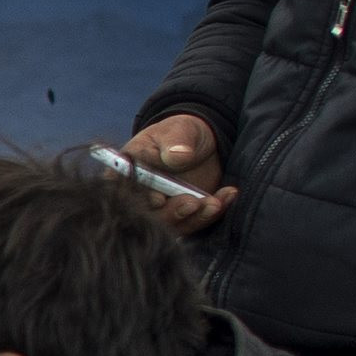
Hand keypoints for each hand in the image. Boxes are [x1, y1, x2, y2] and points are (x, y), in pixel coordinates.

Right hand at [125, 113, 236, 235]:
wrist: (201, 145)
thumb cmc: (181, 133)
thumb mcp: (178, 131)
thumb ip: (175, 142)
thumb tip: (177, 155)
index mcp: (128, 173)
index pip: (126, 191)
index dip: (140, 198)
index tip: (158, 198)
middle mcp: (141, 197)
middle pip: (148, 215)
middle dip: (171, 212)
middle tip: (192, 203)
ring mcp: (163, 210)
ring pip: (174, 225)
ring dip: (195, 217)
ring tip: (215, 202)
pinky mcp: (185, 217)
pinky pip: (197, 222)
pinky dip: (213, 213)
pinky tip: (228, 195)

Task prompt: Print out the whole listing word for word. Leave the pictures out.

Task output:
Hand keypoints for each hand in the image. Boxes are [x1, y1, x2, y2] and points are (x, y), in pixel coordinates.

Right hand at [125, 113, 236, 235]:
wrist: (201, 145)
thumb cmc: (181, 133)
thumb mcp: (178, 131)
thumb ip: (175, 142)
thumb tip: (177, 155)
index mcp: (128, 173)
index pip: (126, 191)
index dip: (140, 198)
index tip: (158, 198)
middle mcp: (141, 197)
middle pip: (148, 215)
middle dip: (171, 212)
middle tip: (192, 203)
ring mcp: (163, 210)
ring pip: (174, 225)
ring dip: (195, 217)
ring tip: (215, 202)
pinky mcp: (185, 217)
pinky pip: (197, 222)
pinky dip: (213, 213)
pinky tip: (228, 195)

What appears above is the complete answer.